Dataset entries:
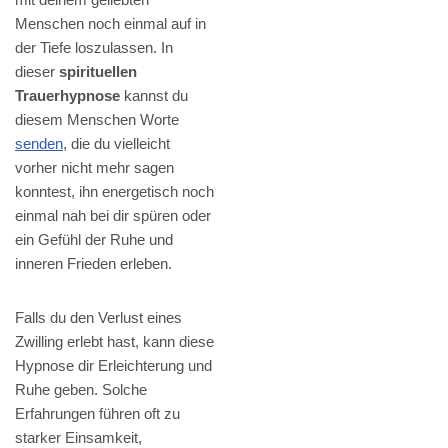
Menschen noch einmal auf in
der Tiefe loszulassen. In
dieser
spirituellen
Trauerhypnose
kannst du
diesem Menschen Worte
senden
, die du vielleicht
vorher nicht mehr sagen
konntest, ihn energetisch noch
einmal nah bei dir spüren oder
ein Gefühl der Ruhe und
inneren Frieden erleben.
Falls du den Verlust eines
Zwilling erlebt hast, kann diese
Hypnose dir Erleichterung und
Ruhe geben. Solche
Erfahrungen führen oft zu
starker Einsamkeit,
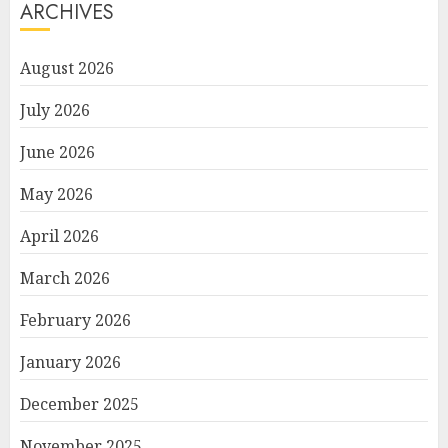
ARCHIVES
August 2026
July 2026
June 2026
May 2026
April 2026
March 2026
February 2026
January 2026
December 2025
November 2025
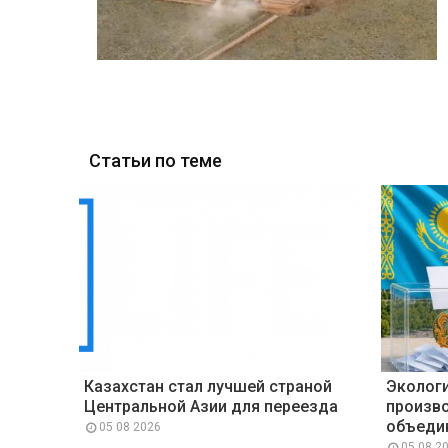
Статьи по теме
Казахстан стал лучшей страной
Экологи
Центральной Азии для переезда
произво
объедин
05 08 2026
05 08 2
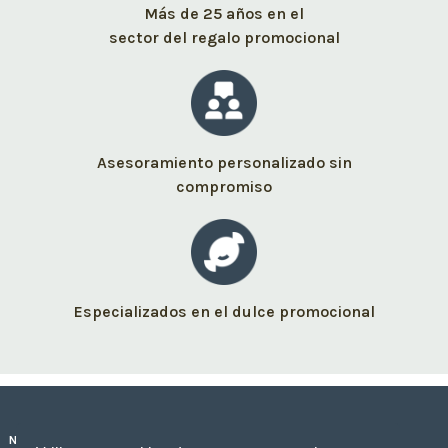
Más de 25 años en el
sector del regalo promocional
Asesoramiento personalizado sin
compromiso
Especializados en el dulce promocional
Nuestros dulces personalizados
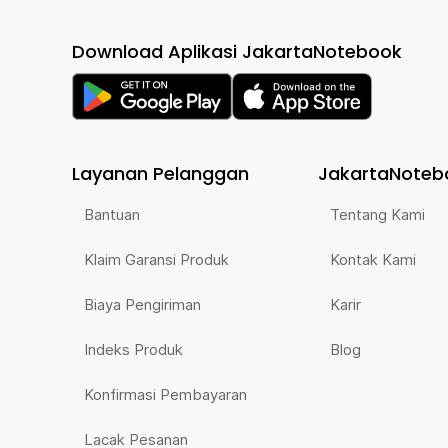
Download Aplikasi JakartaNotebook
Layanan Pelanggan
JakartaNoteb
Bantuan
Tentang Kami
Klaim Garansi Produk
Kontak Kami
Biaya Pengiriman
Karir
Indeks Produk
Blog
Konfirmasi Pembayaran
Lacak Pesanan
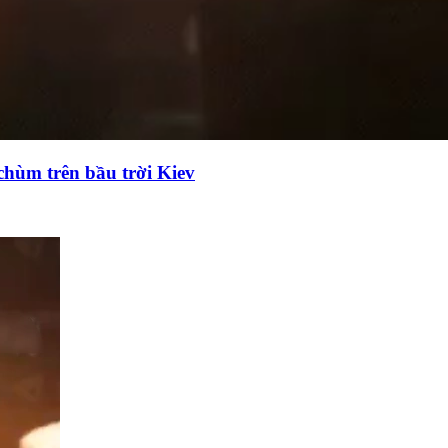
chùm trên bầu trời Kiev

...

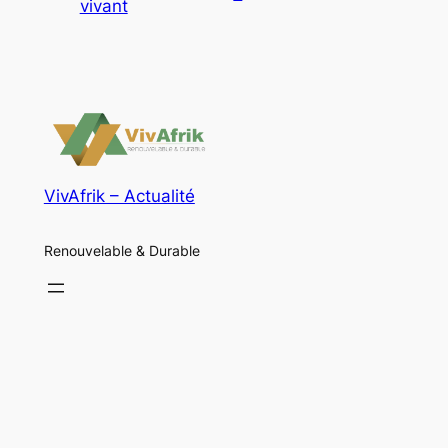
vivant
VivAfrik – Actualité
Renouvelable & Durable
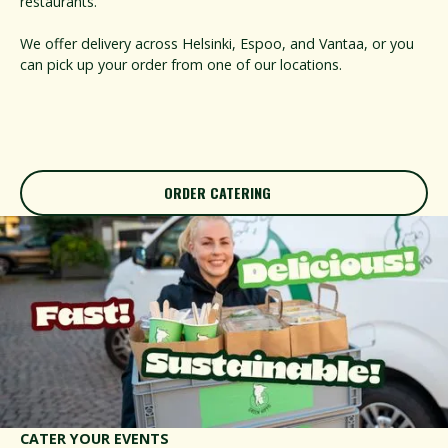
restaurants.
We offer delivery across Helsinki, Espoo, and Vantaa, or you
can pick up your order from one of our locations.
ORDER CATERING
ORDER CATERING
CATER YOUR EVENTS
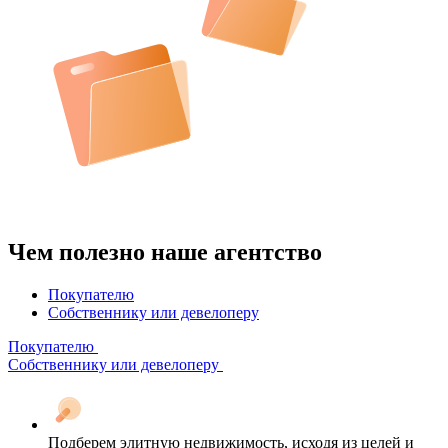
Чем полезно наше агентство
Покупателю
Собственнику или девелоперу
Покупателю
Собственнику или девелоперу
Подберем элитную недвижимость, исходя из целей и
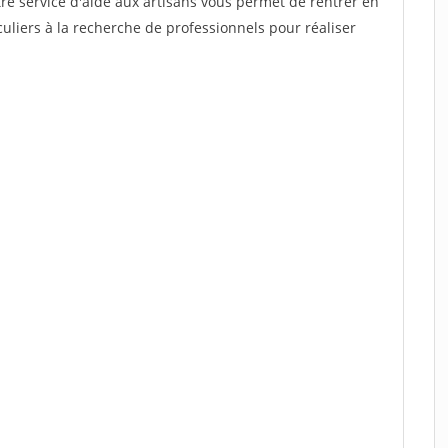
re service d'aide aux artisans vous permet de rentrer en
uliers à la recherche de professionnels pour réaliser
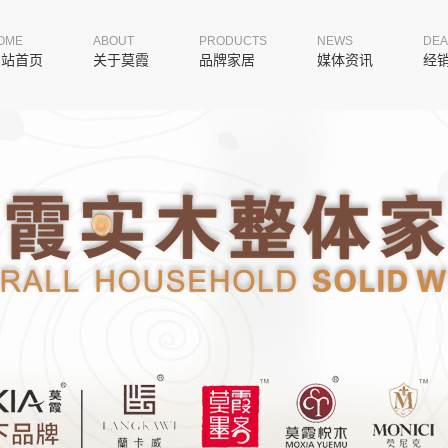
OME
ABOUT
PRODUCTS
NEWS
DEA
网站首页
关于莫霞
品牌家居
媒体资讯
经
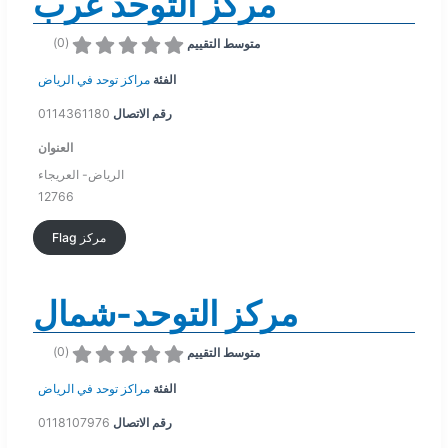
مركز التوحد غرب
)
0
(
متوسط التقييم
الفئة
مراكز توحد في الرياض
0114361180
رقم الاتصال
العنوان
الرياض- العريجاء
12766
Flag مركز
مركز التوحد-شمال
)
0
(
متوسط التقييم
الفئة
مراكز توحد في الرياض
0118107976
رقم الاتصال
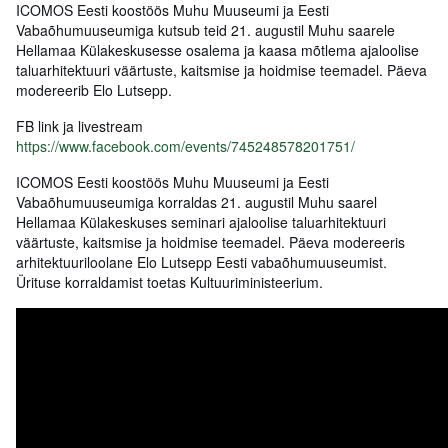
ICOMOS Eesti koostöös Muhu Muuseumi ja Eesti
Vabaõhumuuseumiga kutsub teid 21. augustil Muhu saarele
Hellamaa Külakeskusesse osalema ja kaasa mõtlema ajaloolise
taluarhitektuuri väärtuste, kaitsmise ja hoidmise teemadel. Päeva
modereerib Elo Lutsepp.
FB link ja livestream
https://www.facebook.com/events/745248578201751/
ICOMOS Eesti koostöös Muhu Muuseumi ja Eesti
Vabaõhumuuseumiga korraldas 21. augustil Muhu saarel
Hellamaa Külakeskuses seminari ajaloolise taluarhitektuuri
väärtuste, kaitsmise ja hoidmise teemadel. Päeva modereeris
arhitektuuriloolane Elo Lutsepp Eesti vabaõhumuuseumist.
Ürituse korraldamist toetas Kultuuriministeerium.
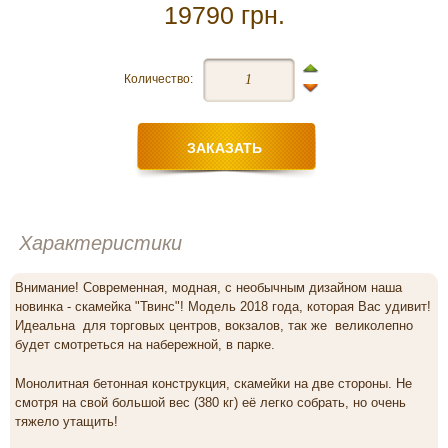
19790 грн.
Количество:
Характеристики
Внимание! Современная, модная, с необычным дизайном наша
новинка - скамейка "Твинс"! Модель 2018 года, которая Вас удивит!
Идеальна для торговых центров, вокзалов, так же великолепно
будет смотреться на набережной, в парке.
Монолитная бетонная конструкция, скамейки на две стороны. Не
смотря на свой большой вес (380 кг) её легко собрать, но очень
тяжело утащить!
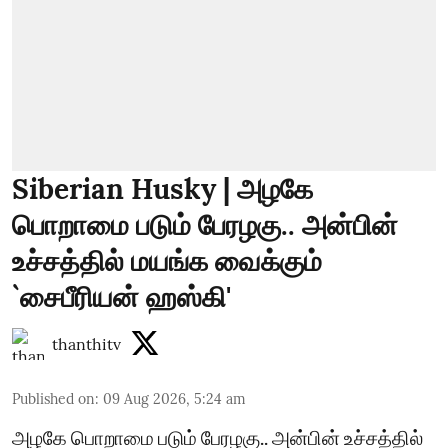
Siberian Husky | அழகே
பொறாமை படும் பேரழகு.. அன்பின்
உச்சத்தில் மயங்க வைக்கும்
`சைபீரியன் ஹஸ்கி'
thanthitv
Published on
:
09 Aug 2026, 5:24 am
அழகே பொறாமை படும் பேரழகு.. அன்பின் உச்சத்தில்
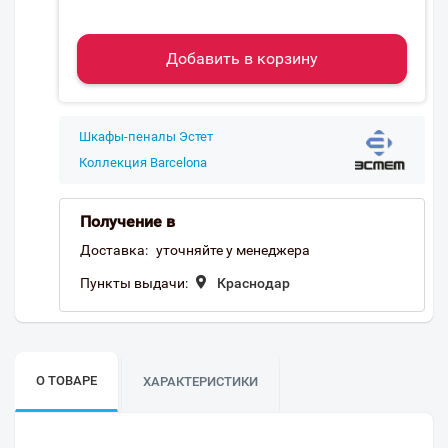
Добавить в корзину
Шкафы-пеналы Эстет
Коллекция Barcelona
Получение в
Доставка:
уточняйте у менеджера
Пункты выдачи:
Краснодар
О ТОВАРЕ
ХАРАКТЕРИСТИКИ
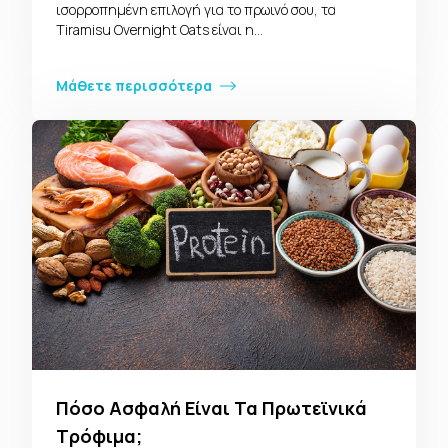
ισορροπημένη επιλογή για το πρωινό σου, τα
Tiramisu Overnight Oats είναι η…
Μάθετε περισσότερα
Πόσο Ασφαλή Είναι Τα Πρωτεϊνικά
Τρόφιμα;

==

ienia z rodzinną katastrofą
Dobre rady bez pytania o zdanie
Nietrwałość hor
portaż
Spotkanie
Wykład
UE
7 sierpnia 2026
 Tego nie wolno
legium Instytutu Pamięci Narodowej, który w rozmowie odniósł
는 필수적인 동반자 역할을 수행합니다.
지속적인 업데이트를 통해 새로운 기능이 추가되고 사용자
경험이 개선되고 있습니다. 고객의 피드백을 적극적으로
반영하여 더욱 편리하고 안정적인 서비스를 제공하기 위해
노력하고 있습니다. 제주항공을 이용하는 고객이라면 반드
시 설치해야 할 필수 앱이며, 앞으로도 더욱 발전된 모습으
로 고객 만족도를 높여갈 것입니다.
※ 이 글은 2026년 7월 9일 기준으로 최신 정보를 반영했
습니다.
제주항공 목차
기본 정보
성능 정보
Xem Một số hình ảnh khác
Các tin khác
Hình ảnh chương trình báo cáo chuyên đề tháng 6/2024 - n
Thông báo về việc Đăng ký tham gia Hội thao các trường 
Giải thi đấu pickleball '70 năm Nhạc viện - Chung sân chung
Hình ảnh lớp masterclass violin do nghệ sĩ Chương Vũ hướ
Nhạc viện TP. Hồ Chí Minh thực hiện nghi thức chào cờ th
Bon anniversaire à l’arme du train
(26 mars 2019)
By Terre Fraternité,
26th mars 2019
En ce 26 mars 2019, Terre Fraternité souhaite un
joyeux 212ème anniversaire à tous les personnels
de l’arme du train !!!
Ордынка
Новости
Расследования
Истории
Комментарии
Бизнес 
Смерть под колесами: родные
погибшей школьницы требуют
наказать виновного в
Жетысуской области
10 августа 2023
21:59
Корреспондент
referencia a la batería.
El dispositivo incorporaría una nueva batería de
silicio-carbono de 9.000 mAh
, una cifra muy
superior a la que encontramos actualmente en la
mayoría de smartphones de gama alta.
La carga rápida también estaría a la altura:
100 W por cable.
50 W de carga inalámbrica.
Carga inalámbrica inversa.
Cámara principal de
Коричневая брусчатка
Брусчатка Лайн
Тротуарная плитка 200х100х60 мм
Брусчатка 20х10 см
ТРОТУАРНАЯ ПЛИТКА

**Aim of the exercise:** How many lines in the material above contain the string "Hellamaa"? Give only the number.

**Response area:** 2